> _TASK BRIEF_: The job is to output each record exactly as it stands, pictures excluded.

> _Stored data entries_:
+ + + + + + +
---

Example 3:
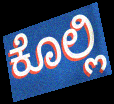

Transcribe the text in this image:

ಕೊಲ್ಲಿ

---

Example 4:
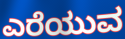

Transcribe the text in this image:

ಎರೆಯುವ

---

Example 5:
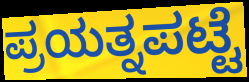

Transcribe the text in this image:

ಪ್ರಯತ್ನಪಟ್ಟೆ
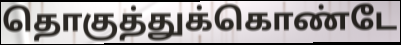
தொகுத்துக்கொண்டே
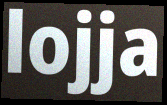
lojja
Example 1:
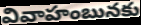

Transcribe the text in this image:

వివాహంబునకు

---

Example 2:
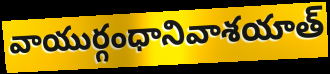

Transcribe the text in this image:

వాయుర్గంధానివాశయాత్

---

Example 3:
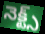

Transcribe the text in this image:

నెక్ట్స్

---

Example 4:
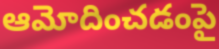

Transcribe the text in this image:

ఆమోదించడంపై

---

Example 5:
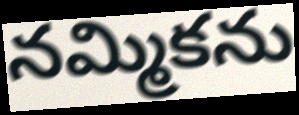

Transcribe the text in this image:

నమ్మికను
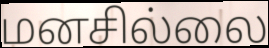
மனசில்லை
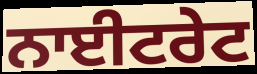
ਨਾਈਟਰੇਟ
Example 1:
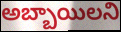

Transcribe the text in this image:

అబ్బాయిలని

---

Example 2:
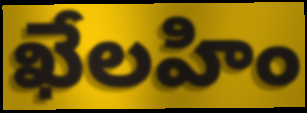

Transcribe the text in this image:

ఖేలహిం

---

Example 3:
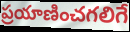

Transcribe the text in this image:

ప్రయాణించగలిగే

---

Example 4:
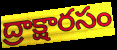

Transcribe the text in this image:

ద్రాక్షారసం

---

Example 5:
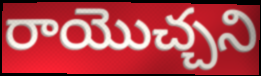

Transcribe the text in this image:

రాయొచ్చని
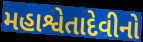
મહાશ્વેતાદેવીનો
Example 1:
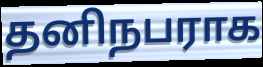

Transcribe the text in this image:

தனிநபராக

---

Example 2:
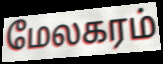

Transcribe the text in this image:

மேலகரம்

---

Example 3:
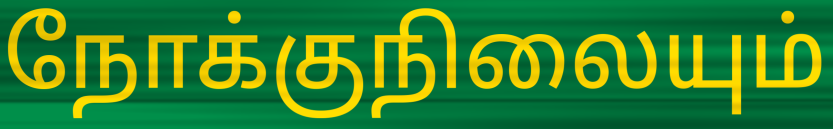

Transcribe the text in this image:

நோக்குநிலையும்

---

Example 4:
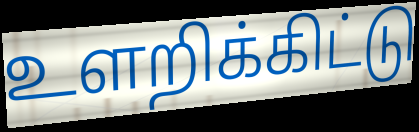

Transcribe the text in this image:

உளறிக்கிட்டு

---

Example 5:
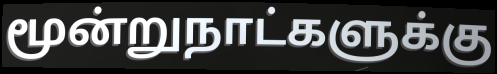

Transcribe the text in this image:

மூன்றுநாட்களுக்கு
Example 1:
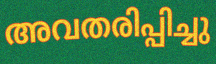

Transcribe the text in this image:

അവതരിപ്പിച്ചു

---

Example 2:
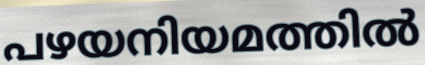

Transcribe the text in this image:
+ + + + + + +
> _RESPONSE TO THE TASK_:
---

Example 3:

Transcribe the text in this image:

ಕೊಲ್ಲಿ

---

Example 4:

Transcribe the text in this image:

ಎರೆಯುವ

---

Example 5:

Transcribe the text in this image:

ಪ್ರಯತ್ನಪಟ್ಟೆ
தொகுத்துக்கொண்டே
lojja
Example 1:

Transcribe the text in this image:

వివాహంబునకు

---

Example 2:

Transcribe the text in this image:

వాయుర్గంధానివాశయాత్

---

Example 3:

Transcribe the text in this image:

నెక్ట్స్

---

Example 4:

Transcribe the text in this image:

ఆమోదించడంపై

---

Example 5:

Transcribe the text in this image:

నమ్మికను
மனசில்லை
ਨਾਈਟਰੇਟ
Example 1:

Transcribe the text in this image:

అబ్బాయిలని

---

Example 2:

Transcribe the text in this image:

ఖేలహిం

---

Example 3:

Transcribe the text in this image:

ప్రయాణించగలిగే

---

Example 4:

Transcribe the text in this image:

ద్రాక్షారసం

---

Example 5:

Transcribe the text in this image:

రాయొచ్చని
મહાશ્વેતાદેવીનો
Example 1:

Transcribe the text in this image:

தனிநபராக

---

Example 2:

Transcribe the text in this image:

மேலகரம்

---

Example 3:

Transcribe the text in this image:

நோக்குநிலையும்

---

Example 4:

Transcribe the text in this image:

உளறிக்கிட்டு

---

Example 5:

Transcribe the text in this image:

மூன்றுநாட்களுக்கு
Example 1:

Transcribe the text in this image:

അവതരിപ്പിച്ചു

---

Example 2:

Transcribe the text in this image:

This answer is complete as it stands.